È quanto emerge dal report nazionale “Ecosistema Scuola” 2025 di Legambiente, che fotografa la situazione di 434 edifici scolastici nei capoluoghi di regione (Caserta esclusa per dati insufficienti), per una popolazione di oltre 100.000 studenti
Ad Avellino, 21 edifici per un totale di 4.500 studenti, la situazione strutturale è positiva. Tutti gli edifici dispongono di collaudo statico e verifica di vulnerabilità sismica; 18 scuole su 21 hanno il certificato di agibilità.
A Benevento, dove ci sono 18 edifici e 4.800 studenti, tutte le scuole hanno la verifica di vulnerabilità sismica, ma le criticità burocratiche e di sicurezza sono elevate: solo 3 possiedono il collaudo statico, 2 l’agibilità e appena 4 su 15 obbligate dispongono del certificato prevenzione incendi.
Mentre a Napoli, 335 edifici e 81.000 studenti si registra un ottimo adeguamento antisismico ovvero 95% a norma in zona sismica 2, ma esistono fortissime carenze sulle certificazioni amministrative: solo 25 edifici hanno l’agibilità e 20 il collaudo statico.
A Salerno dove ci sono 60 edifici scolastici, il quadro è eterogeneo con cento per cento di conformità alla prevenzione incendi, ma vulnerabilità sismica verificata solo su 15 edifici e collaudo statico presente in appena 10 casi.

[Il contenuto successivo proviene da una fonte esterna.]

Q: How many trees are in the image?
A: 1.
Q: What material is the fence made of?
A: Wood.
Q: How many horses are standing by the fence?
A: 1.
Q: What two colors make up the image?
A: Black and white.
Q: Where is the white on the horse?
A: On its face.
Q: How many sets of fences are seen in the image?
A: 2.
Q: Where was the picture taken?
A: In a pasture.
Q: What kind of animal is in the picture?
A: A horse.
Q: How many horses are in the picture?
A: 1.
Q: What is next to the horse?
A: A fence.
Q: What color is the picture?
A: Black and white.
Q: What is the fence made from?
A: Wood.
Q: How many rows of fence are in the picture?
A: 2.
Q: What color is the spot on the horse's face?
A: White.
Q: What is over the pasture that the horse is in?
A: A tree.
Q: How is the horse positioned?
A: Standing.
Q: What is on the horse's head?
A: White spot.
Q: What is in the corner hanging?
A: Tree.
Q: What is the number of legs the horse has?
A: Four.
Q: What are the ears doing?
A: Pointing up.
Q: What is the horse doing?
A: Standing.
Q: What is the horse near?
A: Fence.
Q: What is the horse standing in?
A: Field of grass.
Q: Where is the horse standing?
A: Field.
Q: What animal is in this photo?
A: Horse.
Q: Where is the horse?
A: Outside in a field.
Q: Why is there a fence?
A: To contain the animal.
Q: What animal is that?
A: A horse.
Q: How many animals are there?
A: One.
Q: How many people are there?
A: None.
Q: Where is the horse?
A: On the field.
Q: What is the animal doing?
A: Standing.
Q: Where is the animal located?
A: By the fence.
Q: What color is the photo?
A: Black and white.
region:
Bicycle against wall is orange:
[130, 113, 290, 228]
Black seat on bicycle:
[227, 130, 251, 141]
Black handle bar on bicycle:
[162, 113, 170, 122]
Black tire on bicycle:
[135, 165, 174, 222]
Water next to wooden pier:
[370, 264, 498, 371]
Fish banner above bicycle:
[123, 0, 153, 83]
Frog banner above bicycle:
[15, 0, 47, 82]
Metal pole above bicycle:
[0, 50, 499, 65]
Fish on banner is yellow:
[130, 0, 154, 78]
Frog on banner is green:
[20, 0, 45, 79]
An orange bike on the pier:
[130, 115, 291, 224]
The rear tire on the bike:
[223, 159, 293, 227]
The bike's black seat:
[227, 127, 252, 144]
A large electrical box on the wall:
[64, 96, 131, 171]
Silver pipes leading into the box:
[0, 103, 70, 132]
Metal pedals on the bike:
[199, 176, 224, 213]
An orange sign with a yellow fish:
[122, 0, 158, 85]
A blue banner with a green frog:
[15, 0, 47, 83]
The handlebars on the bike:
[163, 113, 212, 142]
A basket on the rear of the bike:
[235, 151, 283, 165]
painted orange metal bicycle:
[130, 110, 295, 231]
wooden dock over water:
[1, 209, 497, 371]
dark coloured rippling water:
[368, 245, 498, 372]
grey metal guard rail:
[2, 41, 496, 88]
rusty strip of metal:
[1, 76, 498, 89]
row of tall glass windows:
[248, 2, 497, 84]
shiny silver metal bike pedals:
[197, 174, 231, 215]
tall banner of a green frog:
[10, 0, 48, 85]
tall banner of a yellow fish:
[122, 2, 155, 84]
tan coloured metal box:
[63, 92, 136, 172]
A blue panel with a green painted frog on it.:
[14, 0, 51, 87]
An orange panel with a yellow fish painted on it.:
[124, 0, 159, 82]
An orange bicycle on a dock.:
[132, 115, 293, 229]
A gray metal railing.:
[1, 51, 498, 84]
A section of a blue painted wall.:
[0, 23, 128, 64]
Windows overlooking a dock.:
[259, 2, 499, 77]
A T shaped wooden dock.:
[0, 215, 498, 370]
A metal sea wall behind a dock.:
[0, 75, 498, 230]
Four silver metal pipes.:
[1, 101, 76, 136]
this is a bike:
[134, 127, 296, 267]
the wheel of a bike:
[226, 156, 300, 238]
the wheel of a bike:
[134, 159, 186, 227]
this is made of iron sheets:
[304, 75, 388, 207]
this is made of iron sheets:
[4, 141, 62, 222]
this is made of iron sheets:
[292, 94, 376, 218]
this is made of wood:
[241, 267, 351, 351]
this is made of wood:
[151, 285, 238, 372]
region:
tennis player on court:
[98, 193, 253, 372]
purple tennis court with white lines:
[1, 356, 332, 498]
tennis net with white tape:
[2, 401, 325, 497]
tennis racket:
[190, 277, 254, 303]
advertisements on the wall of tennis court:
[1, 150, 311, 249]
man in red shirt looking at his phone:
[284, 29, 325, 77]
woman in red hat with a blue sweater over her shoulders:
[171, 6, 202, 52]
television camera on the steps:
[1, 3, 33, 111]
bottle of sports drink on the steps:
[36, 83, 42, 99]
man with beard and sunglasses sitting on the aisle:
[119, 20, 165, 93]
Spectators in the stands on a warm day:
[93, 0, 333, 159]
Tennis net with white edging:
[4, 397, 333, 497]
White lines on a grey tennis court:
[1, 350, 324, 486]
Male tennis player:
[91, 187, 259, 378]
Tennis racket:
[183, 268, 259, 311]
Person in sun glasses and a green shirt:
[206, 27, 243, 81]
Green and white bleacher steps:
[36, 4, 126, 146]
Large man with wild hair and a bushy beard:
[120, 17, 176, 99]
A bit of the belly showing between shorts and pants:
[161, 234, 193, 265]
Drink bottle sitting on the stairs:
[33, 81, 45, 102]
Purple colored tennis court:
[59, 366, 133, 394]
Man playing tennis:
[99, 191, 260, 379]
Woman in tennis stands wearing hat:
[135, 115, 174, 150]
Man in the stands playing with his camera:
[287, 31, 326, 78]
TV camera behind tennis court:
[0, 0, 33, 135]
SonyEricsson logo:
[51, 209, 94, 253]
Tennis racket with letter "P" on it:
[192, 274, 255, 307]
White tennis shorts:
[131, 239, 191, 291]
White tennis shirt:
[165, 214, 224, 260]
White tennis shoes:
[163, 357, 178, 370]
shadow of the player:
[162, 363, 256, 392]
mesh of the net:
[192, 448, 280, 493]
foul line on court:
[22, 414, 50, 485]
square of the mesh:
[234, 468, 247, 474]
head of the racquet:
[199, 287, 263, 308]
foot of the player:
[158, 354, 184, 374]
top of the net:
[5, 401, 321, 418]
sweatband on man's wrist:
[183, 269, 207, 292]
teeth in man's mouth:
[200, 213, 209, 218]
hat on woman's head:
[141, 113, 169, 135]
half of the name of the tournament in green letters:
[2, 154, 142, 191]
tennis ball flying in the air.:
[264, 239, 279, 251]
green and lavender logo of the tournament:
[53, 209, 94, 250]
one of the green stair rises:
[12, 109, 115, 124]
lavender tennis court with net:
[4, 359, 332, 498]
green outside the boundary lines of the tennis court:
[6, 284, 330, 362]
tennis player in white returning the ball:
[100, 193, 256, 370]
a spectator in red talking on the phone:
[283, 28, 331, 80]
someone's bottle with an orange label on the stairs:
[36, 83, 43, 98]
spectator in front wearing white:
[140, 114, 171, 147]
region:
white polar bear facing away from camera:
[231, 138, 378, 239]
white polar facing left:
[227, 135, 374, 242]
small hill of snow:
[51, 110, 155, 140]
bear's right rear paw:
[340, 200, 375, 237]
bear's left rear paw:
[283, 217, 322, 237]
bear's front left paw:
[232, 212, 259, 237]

In totale, solo il 12% degli edifici possiede il certificato di agibilità e appena il 12,4% il collaudo statico. Più alta la percentuale per la prevenzione incendi: 70%. Le indagini diagnostiche sui solai hanno interessato solo il 42% degli edifici negli ultimi cinque anni, mentre gli interventi di messa in sicurezza si fermano al 16%. Il 60,2% delle scuole necessita di lavori urgenti di manutenzione straordinaria. Situazione critica per l’efficienza energetica, con zero scuole in Classe A o B e assenza totale di interventi mirati in tal senso. Il tempo pieno copre il 42% delle classi; il servizio mensa è presente nel 78% degli edifici (con copertura totale per le famiglie a basso reddito nei quattro capoluoghi). Le palestre o strutture sportive sono disponibili nel 58,8% delle scuole, ma solo il 32% è accessibile in orario extrascolastico.